[Source data]

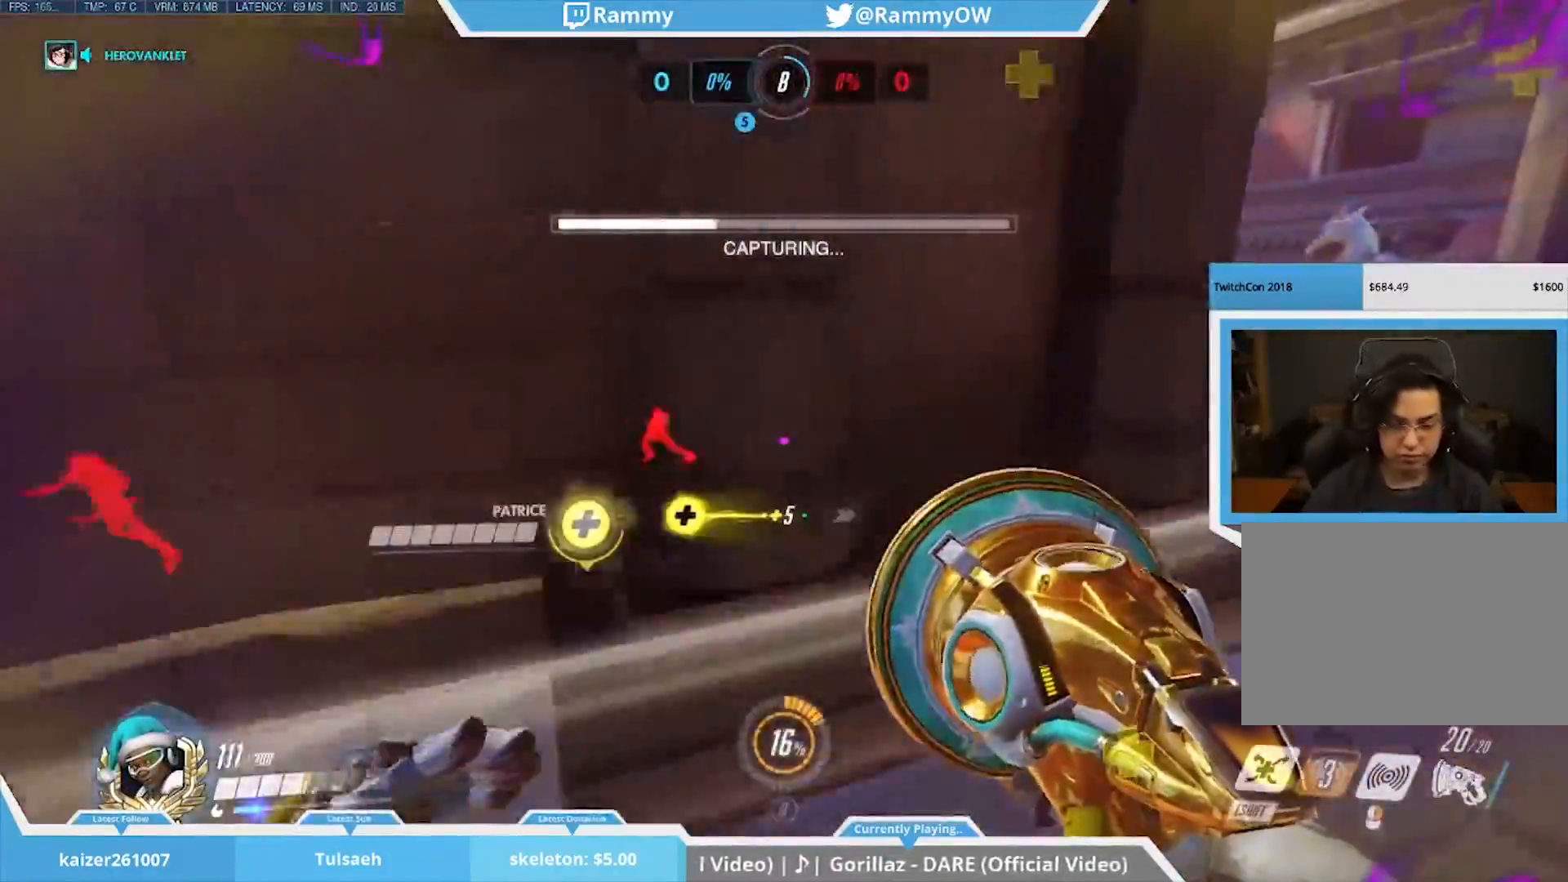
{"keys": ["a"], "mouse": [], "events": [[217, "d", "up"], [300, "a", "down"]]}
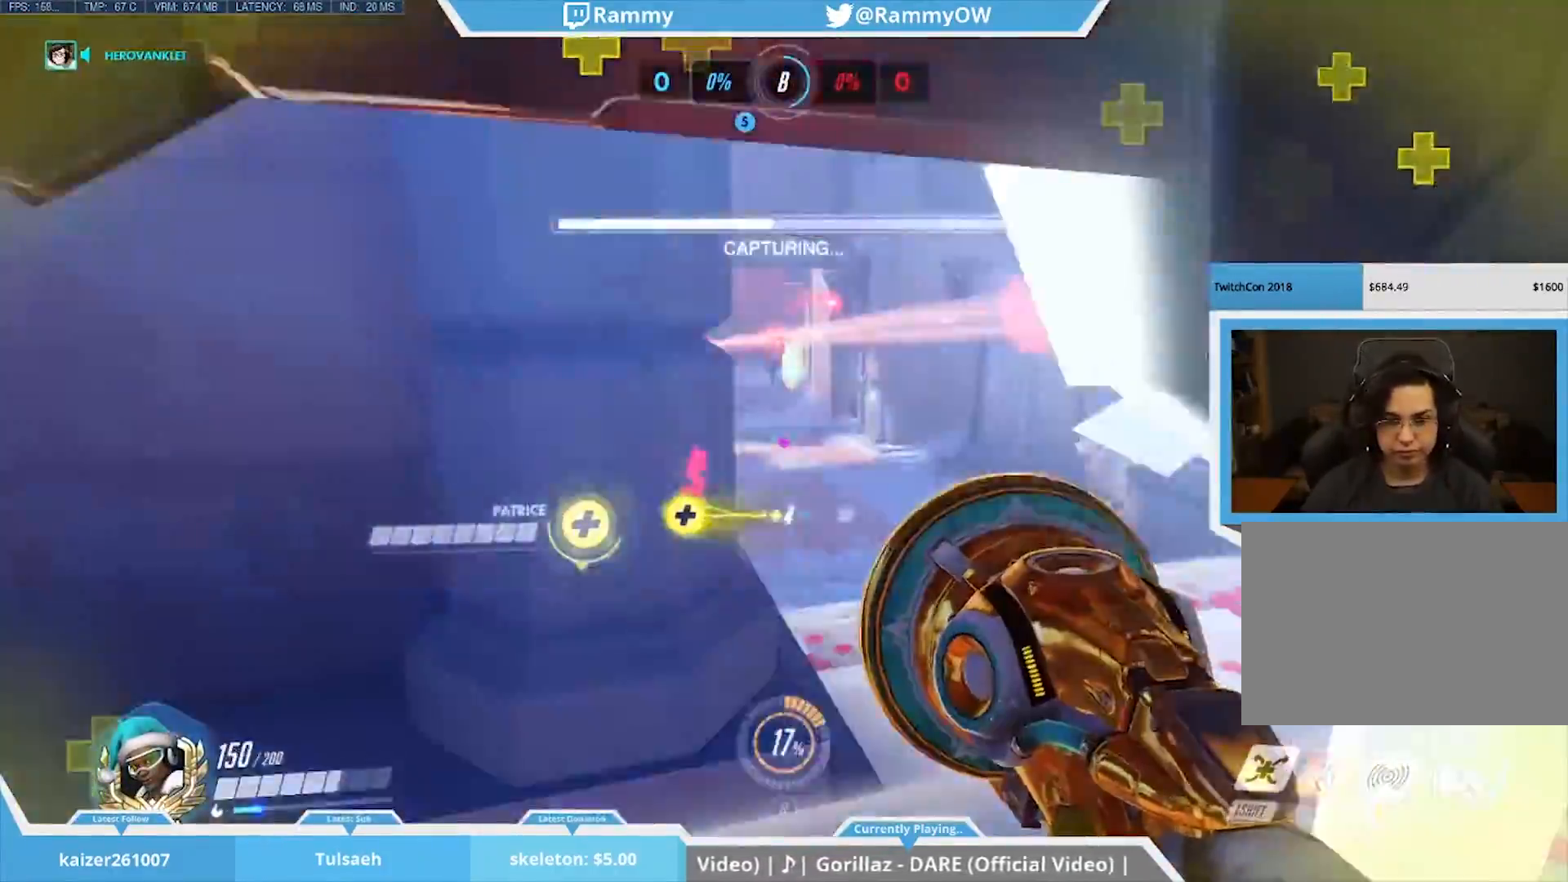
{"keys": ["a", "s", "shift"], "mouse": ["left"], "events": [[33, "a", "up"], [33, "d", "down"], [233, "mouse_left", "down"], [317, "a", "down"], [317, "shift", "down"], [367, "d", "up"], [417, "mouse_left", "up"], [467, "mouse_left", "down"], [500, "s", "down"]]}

[/Source data]
[Source data]

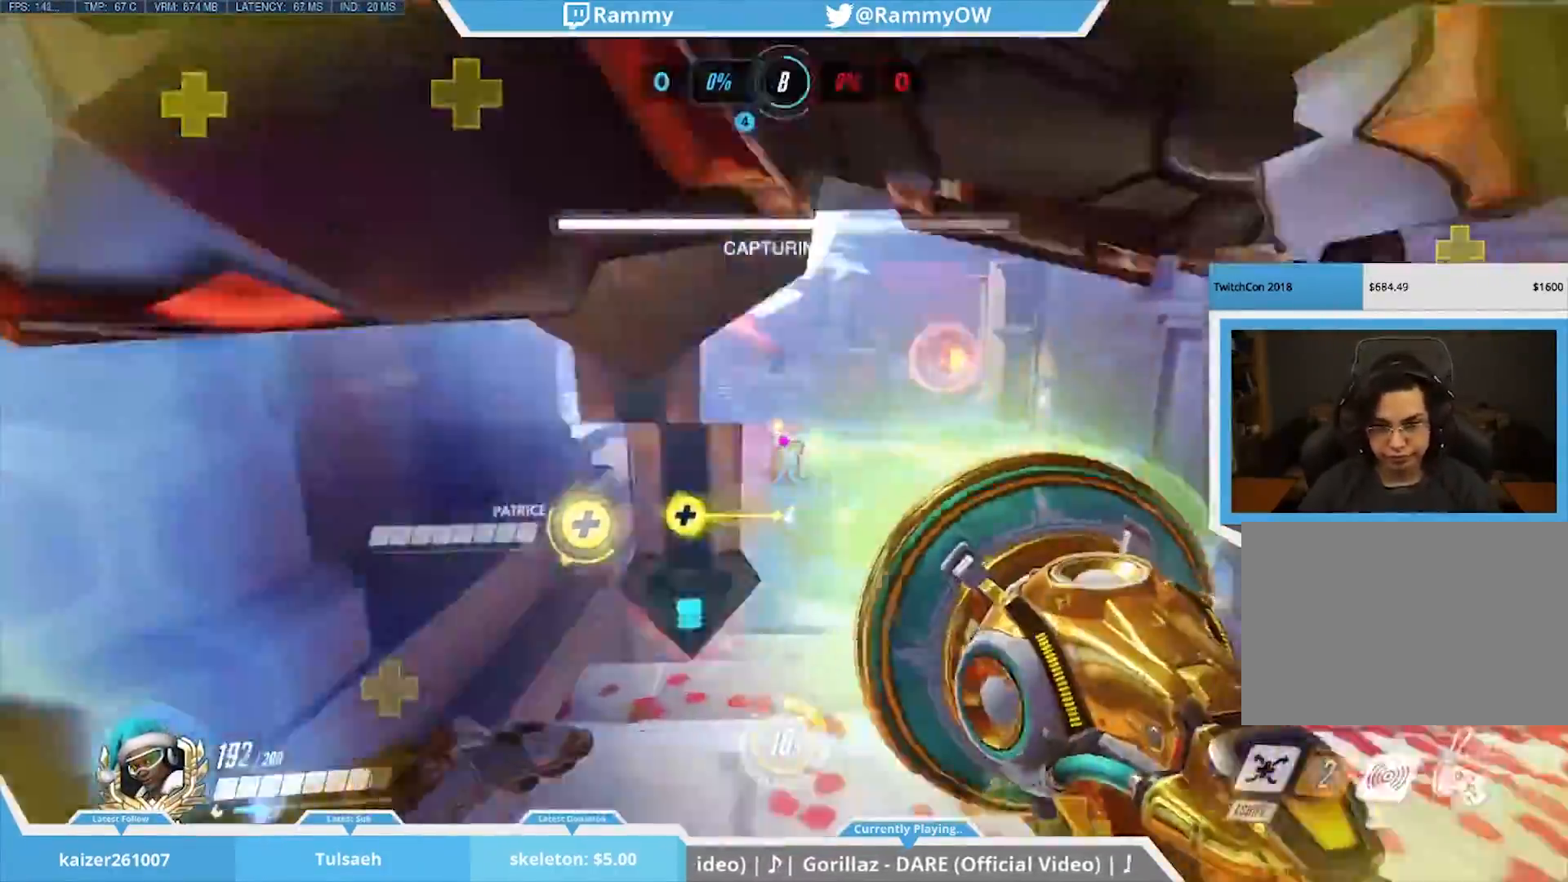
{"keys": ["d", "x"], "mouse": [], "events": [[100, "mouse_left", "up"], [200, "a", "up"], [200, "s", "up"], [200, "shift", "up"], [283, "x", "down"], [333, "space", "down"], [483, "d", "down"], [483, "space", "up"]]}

[/Source data]

Identify the lines in the entries that hold "shift" and return each one.

_Answer box_:
{"keys": ["a", "s", "shift"], "mouse": ["left"], "events": [[33, "a", "up"], [33, "d", "down"], [233, "mouse_left", "down"], [317, "a", "down"], [317, "shift", "down"], [367, "d", "up"], [417, "mouse_left", "up"], [467, "mouse_left", "down"], [500, "s", "down"]]}
{"keys": ["d", "x"], "mouse": [], "events": [[100, "mouse_left", "up"], [200, "a", "up"], [200, "s", "up"], [200, "shift", "up"], [283, "x", "down"], [333, "space", "down"], [483, "d", "down"], [483, "space", "up"]]}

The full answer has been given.